# Request 1
From the article on the Anne Frank geo-blocking case, list each step the Dutch foundation took to publish the scholarly edition, as the final paragraph describes them.
# Request 2
What case number does the article on the Anne Frank geo-blocking case give for the official request?

# Excerpted text
It's not every day that you see Anne Frank and IP addresses used in the same legal argument. But it seems that these days, anything is possible.

A Dutch foundation put up a scholarly edition of Anne Frank’s manuscripts online. The thing is, thanks to Europe’s tangled copyright rules, the diary is in the public domain in some countries and still locked up in others.

Of course, some were quite unhappy with the result, calling for stricter measures, and the whole fight didn't take long to climb all the way to the EU's top court. However, once there, things took a surprising turn when an Advocate General was quick to shush the opposition, saying that such geo-blocking is enough and that VPNs and similar services are not automatic accomplices every time someone hops a digital fence

In the day and age where pretty much every government is trying to rip digital privacy from our hands, this sure is a fresh breeze of air.

What the Anne Frank Case Really Changed About Geo-Blocking and Content Access

Inside the EU, much like in the rest of our world, rights are sliced up territory by territory, even though the internet is not supposed to care about borders. Your favorite show might be available to stream in one place but not another, and the same book can be free in one country and locked in the next. That is exactly what happened with Anne Frank’s manuscripts.

The Dutch foundation tried to live with that patchwork. It put the scholarly edition online, but anyone connecting from protected countries hit a wall. The official request in Case C‑788/24 explains that it relied on state‑of‑the‑art geo‑blocking and showed a notice that the annotated edition could not be made available everywhere for copyright reasons.

# Excerpted records

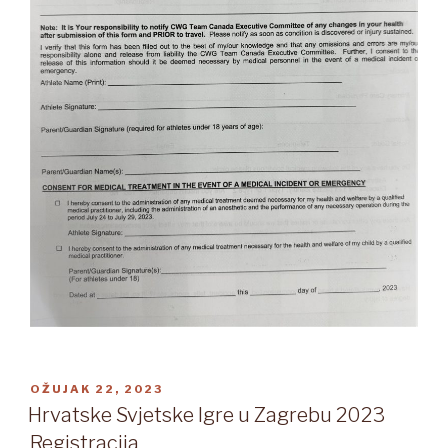
OBJAVLJENO
OŽUJAK 22, 2023
Hrvatske Svjetske Igre u Zagrebu 2023
Registracija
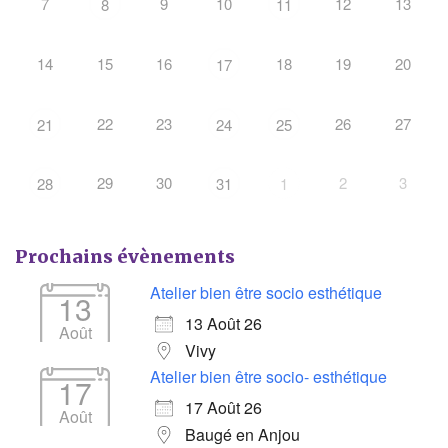
7
9
10
12
13
8
11
14
15
16
18
19
20
17
22
23
26
27
21
24
25
29
30
2
3
28
31
1
Prochains évènements
Atelier bien être socio esthétique
13
13 Août 26
Août
Vivy
Atelier bien être socio- esthétique
17
17 Août 26
Août
Baugé en Anjou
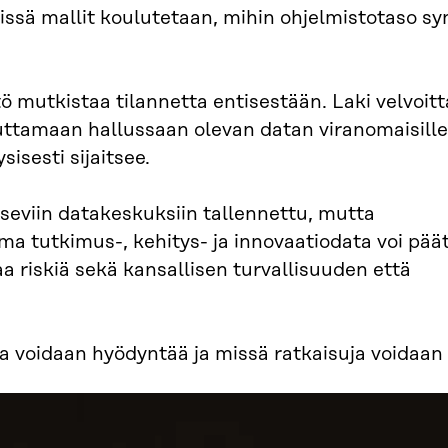
ssä mallit koulutetaan, mihin ohjelmistotaso syn
mutkistaa tilannetta entisestään. Laki velvoitt
vuttamaan hallussaan olevan datan viranomaisille
isesti sijaitsee.
tseviin datakeskuksiin tallennettu, mutta
ima tutkimus-, kehitys- ja innovaatiodata voi pää
a riskiä sekä kansallisen turvallisuuden että
aa voidaan hyödyntää ja missä ratkaisuja voidaan 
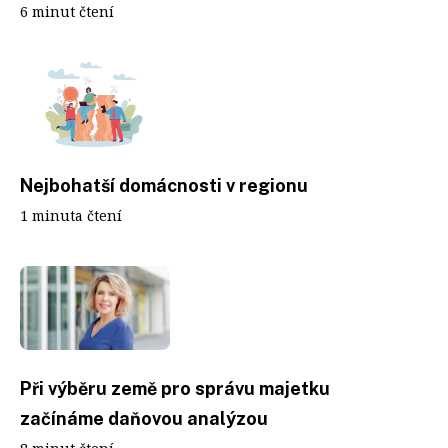
6 minut čtení
Nejbohatší domácnosti v regionu
1 minuta čtení
Při výběru země pro správu majetku
začínáme daňovou analýzou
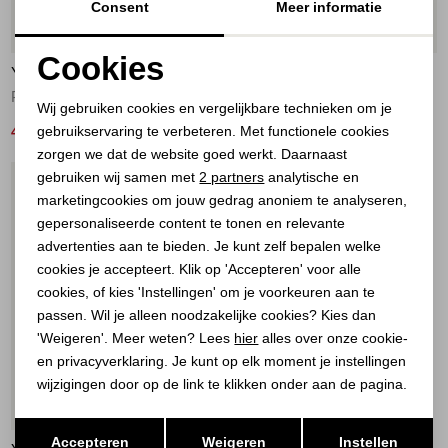
Consent
Meer informatie
20%
40%
Cookies
YAYA
YAYA
Noodzakelijke cookies
Printed v-neck singlet 912161
Singlet with fancy racerback 00001
Wij gebruiken cookies en vergelijkbare technieken om je
gebruikservaring te verbeteren. Met functionele cookies
Personalisatie cookies
40,00
21,00
49,95
34,95
zorgen we dat de website goed werkt. Daarnaast
Analytische cookies
gebruiken wij samen met
2 partners
analytische en
1
/2
marketingcookies om jouw gedrag anoniem te analyseren,
Marketing cookies
gepersonaliseerde content te tonen en relevante
advertenties aan te bieden. Je kunt zelf bepalen welke
cookies je accepteert. Klik op 'Accepteren' voor alle
cookies, of kies 'Instellingen' om je voorkeuren aan te
passen. Wil je alleen noodzakelijke cookies? Kies dan
'Weigeren'. Meer weten? Lees
hier
alles over onze cookie-
en privacyverklaring. Je kunt op elk moment je instellingen
wijzigingen door op de link te klikken onder aan de pagina.
51%
Opslaan
Terug
Accepteren
Weigeren
Instellen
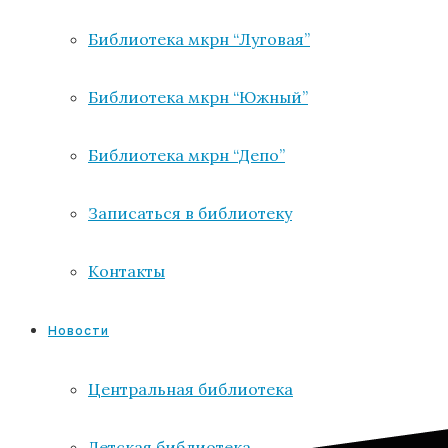
Библиотека мкрн “Луговая”
Библиотека мкрн “Южный”
Библиотека мкрн “Депо”
Записаться в библиотеку
Контакты
Новости
Центральная библиотека
Детская библиотека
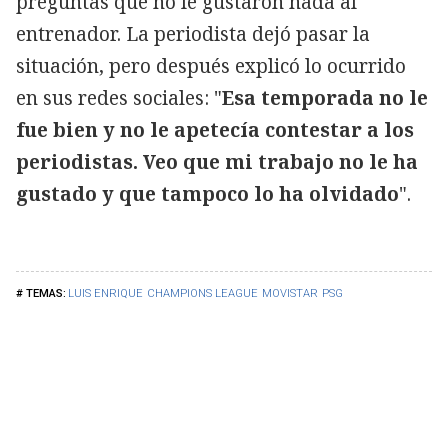
preguntas que no le gustaron nada al
entrenador. La periodista dejó pasar la
situación, pero después explicó lo ocurrido
en sus redes sociales: "
Esa temporada no le
fue bien y no le apetecía contestar a los
periodistas. Veo que mi trabajo no le ha
gustado y que tampoco lo ha olvidado
".
LUIS ENRIQUE
CHAMPIONS LEAGUE
MOVISTAR
PSG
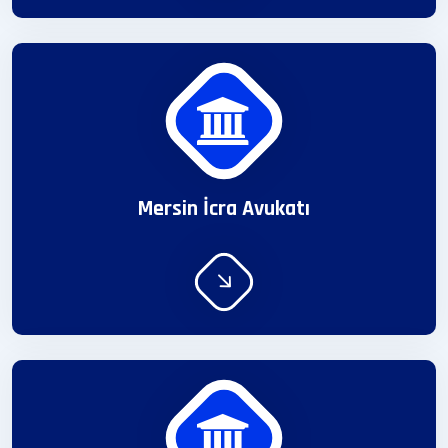
Mersin İcra Avukatı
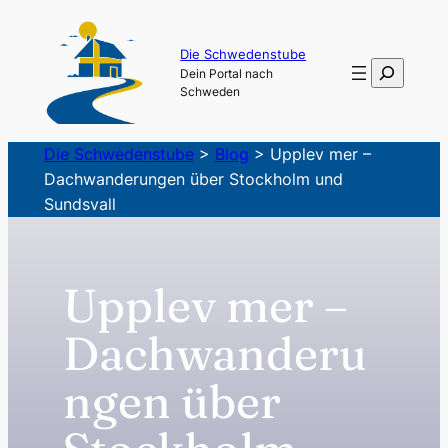
Zum
Inhalt
Die Schwedenstube
Suchen
Dein Portal nach
springen
Schweden
Die Schwedenstube
>
Blog
>
Upplev mer –
Dachwanderungen über Stockholm und
Sundsvall
Upplev mer –
Dachwanderu
ngen über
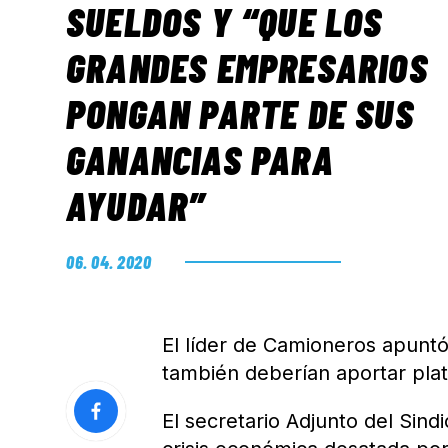
SUELDOS Y “QUE LOS
GRANDES EMPRESARIOS
PONGAN PARTE DE SUS
GANANCIAS PARA
AYUDAR”
06. 04. 2020
El líder de Camioneros apunt
también deberían aportar plata
El secretario Adjunto del Sind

# Response box 1
- Put the scholarly edition of Anne Frank's manuscripts online
- Relied on state-of-the-art geo-blocking so that anyone connecting from protected countries hit a wall
- Showed a notice that the annotated edition could not be made available everywhere for copyright reasons

# Response box 2
Case C‑788/24